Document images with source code
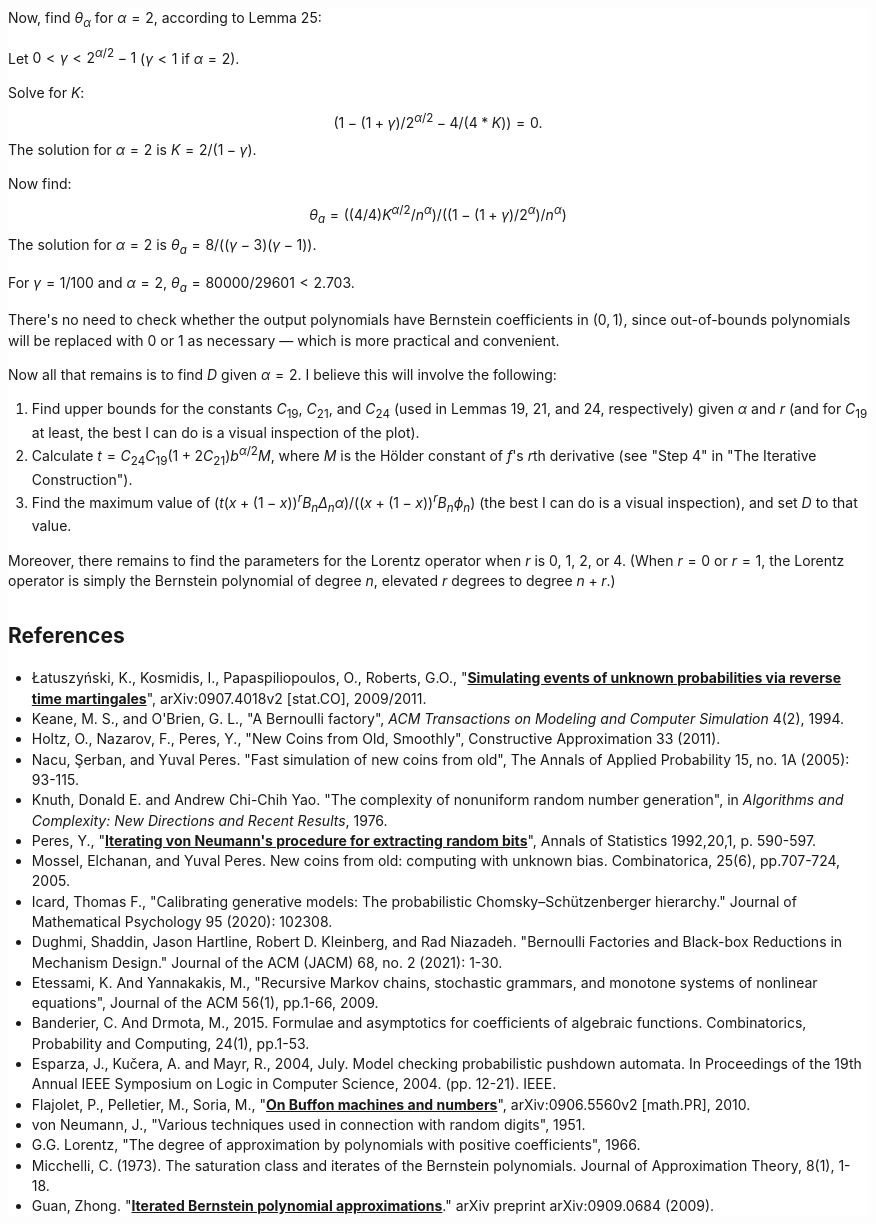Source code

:Now, find $\theta_\alpha$ for $\alpha=2$, according to Lemma 25:

Let $0<\gamma<2^{\alpha/2}-1$ ($\gamma<1$ if $\alpha=2$).

Solve for $K$: $$(1-(1+\gamma)/2^{\alpha/2} - 4/(4*K)) = 0.$$  The solution for $\alpha=2$ is $K = 2/(1-\gamma)$.

Now find:  $$\theta_a = ((4/4) K^{\alpha/2}/n^\alpha) / ((1-(1+\gamma)/2^\alpha)/n^\alpha)$$ The solution for $\alpha=2$ is $\theta_a = 8/((\gamma-3) (\gamma-1))$.

For $\gamma=1/100$ and $\alpha=2$, $\theta_a = 80000/29601 < 2.703$.

There's no need to check whether the output polynomials have Bernstein coefficients in $(0, 1)$, since out-of-bounds polynomials will be replaced with 0 or 1 as necessary &mdash; which is more practical and convenient.

Now all that remains is to find $D$ given $\alpha=2$. I believe this will involve the following:

1. Find upper bounds for the constants $C_{19}$, $C_{21}$, and $C_{24}$ (used in Lemmas 19, 21, and 24, respectively) given $\alpha$ and $r$ (and for $C_{19}$ at least, the best I can do is a visual inspection of the plot).
2. Calculate $t = C_{24} C_{19} (1+2 C_{21}) b^{\alpha/2} M$, where $M$ is the Hölder constant of $f$'s $r$th derivative (see "Step 4" in "The Iterative Construction").
3. Find the maximum value of $(t (x+(1-x))^r B_n \Delta_n{\alpha}) / ((x+(1-x))^r B_n\phi_n)$ (the best I can do is a visual inspection), and set $D$ to that value.

Moreover, there remains to find the parameters for the Lorentz operator when $r$ is 0, 1, 2, or 4. (When $r=0$ or $r=1$, the Lorentz operator is simply the Bernstein polynomial of degree $n$, elevated $r$ degrees to degree $n+r$.)

<a id=References></a>
## References

- Łatuszyński, K., Kosmidis, I., Papaspiliopoulos, O., Roberts, G.O., "[**Simulating events of unknown probabilities via reverse time martingales**](https://arxiv.org/abs/0907.4018v2)", arXiv:0907.4018v2 [stat.CO], 2009/2011.
- Keane, M. S., and O'Brien, G. L., "A Bernoulli factory", _ACM Transactions on Modeling and Computer Simulation_ 4(2), 1994.
- Holtz, O., Nazarov, F., Peres, Y., "New Coins from Old, Smoothly", Constructive Approximation 33 (2011).
- Nacu, Şerban, and Yuval Peres. "Fast simulation of new coins from old", The Annals of Applied Probability 15, no. 1A (2005): 93-115.
- Knuth, Donald E. and Andrew Chi-Chih Yao. "The complexity of nonuniform random number generation", in _Algorithms and Complexity: New Directions and Recent Results_, 1976.
- Peres, Y., "[**Iterating von Neumann's procedure for extracting random bits**](https://projecteuclid.org/euclid.aos/1176348543)", Annals of Statistics 1992,20,1, p. 590-597.
- Mossel, Elchanan, and Yuval Peres. New coins from old: computing with unknown bias. Combinatorica, 25(6), pp.707-724, 2005.
- Icard, Thomas F., "Calibrating generative models: The probabilistic Chomsky–Schützenberger hierarchy." Journal of Mathematical Psychology 95 (2020): 102308.
- Dughmi, Shaddin, Jason Hartline, Robert D. Kleinberg, and Rad Niazadeh. "Bernoulli Factories and Black-box Reductions in Mechanism Design." Journal of the ACM (JACM) 68, no. 2 (2021): 1-30.
- Etessami, K. And Yannakakis, M., "Recursive Markov chains, stochastic grammars, and monotone systems of nonlinear equations", Journal of the ACM 56(1), pp.1-66, 2009.
- Banderier, C. And Drmota, M., 2015. Formulae and asymptotics for coefficients of algebraic functions. Combinatorics, Probability and Computing, 24(1), pp.1-53.
- Esparza, J., Kučera, A. and Mayr, R., 2004, July. Model checking probabilistic pushdown automata. In Proceedings of the 19th Annual IEEE Symposium on Logic in Computer Science, 2004. (pp. 12-21). IEEE.
- Flajolet, P., Pelletier, M., Soria, M., "[**On Buffon machines and numbers**](https://arxiv.org/abs/0906.5560v2)", arXiv:0906.5560v2 [math.PR], 2010.
- von Neumann, J., "Various techniques used in connection with random digits", 1951.
- G.G. Lorentz, "The degree of approximation by polynomials with positive coefficients", 1966.
- Micchelli, C. (1973). The saturation class and iterates of the Bernstein polynomials. Journal of Approximation Theory, 8(1), 1-18.
- Guan, Zhong. "[**Iterated Bernstein polynomial approximations**](https://arxiv.org/pdf/0909.0684)." arXiv preprint arXiv:0909.0684 (2009).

• [EXERCISE OBJECTIVE] You need to copy every entry exactly, taking out only the pictures.

• [RESULT OF THE TASK]
Source code

:Now, find $\theta_\alpha$ for $\alpha=2$, according to Lemma 25:

Let $0<\gamma<2^{\alpha/2}-1$ ($\gamma<1$ if $\alpha=2$).

Solve for $K$: $$(1-(1+\gamma)/2^{\alpha/2} - 4/(4*K)) = 0.$$  The solution for $\alpha=2$ is $K = 2/(1-\gamma)$.

Now find:  $$\theta_a = ((4/4) K^{\alpha/2}/n^\alpha) / ((1-(1+\gamma)/2^\alpha)/n^\alpha)$$ The solution for $\alpha=2$ is $\theta_a = 8/((\gamma-3) (\gamma-1))$.

For $\gamma=1/100$ and $\alpha=2$, $\theta_a = 80000/29601 < 2.703$.

There's no need to check whether the output polynomials have Bernstein coefficients in $(0, 1)$, since out-of-bounds polynomials will be replaced with 0 or 1 as necessary &mdash; which is more practical and convenient.

Now all that remains is to find $D$ given $\alpha=2$. I believe this will involve the following:

1. Find upper bounds for the constants $C_{19}$, $C_{21}$, and $C_{24}$ (used in Lemmas 19, 21, and 24, respectively) given $\alpha$ and $r$ (and for $C_{19}$ at least, the best I can do is a visual inspection of the plot).
2. Calculate $t = C_{24} C_{19} (1+2 C_{21}) b^{\alpha/2} M$, where $M$ is the Hölder constant of $f$'s $r$th derivative (see "Step 4" in "The Iterative Construction").
3. Find the maximum value of $(t (x+(1-x))^r B_n \Delta_n{\alpha}) / ((x+(1-x))^r B_n\phi_n)$ (the best I can do is a visual inspection), and set $D$ to that value.

Moreover, there remains to find the parameters for the Lorentz operator when $r$ is 0, 1, 2, or 4. (When $r=0$ or $r=1$, the Lorentz operator is simply the Bernstein polynomial of degree $n$, elevated $r$ degrees to degree $n+r$.)

<a id=References></a>
## References

- Łatuszyński, K., Kosmidis, I., Papaspiliopoulos, O., Roberts, G.O., "[**Simulating events of unknown probabilities via reverse time martingales**](https://arxiv.org/abs/0907.4018v2)", arXiv:0907.4018v2 [stat.CO], 2009/2011.
- Keane, M. S., and O'Brien, G. L., "A Bernoulli factory", _ACM Transactions on Modeling and Computer Simulation_ 4(2), 1994.
- Holtz, O., Nazarov, F., Peres, Y., "New Coins from Old, Smoothly", Constructive Approximation 33 (2011).
- Nacu, Şerban, and Yuval Peres. "Fast simulation of new coins from old", The Annals of Applied Probability 15, no. 1A (2005): 93-115.
- Knuth, Donald E. and Andrew Chi-Chih Yao. "The complexity of nonuniform random number generation", in _Algorithms and Complexity: New Directions and Recent Results_, 1976.
- Peres, Y., "[**Iterating von Neumann's procedure for extracting random bits**](https://projecteuclid.org/euclid.aos/1176348543)", Annals of Statistics 1992,20,1, p. 590-597.
- Mossel, Elchanan, and Yuval Peres. New coins from old: computing with unknown bias. Combinatorica, 25(6), pp.707-724, 2005.
- Icard, Thomas F., "Calibrating generative models: The probabilistic Chomsky–Schützenberger hierarchy." Journal of Mathematical Psychology 95 (2020): 102308.
- Dughmi, Shaddin, Jason Hartline, Robert D. Kleinberg, and Rad Niazadeh. "Bernoulli Factories and Black-box Reductions in Mechanism Design." Journal of the ACM (JACM) 68, no. 2 (2021): 1-30.
- Etessami, K. And Yannakakis, M., "Recursive Markov chains, stochastic grammars, and monotone systems of nonlinear equations", Journal of the ACM 56(1), pp.1-66, 2009.
- Banderier, C. And Drmota, M., 2015. Formulae and asymptotics for coefficients of algebraic functions. Combinatorics, Probability and Computing, 24(1), pp.1-53.
- Esparza, J., Kučera, A. and Mayr, R., 2004, July. Model checking probabilistic pushdown automata. In Proceedings of the 19th Annual IEEE Symposium on Logic in Computer Science, 2004. (pp. 12-21). IEEE.
- Flajolet, P., Pelletier, M., Soria, M., "[**On Buffon machines and numbers**](https://arxiv.org/abs/0906.5560v2)", arXiv:0906.5560v2 [math.PR], 2010.
- von Neumann, J., "Various techniques used in connection with random digits", 1951.
- G.G. Lorentz, "The degree of approximation by polynomials with positive coefficients", 1966.
- Micchelli, C. (1973). The saturation class and iterates of the Bernstein polynomials. Journal of Approximation Theory, 8(1), 1-18.
- Guan, Zhong. "[**Iterated Bernstein polynomial approximations**](https://arxiv.org/pdf/0909.0684)." arXiv preprint arXiv:0909.0684 (2009).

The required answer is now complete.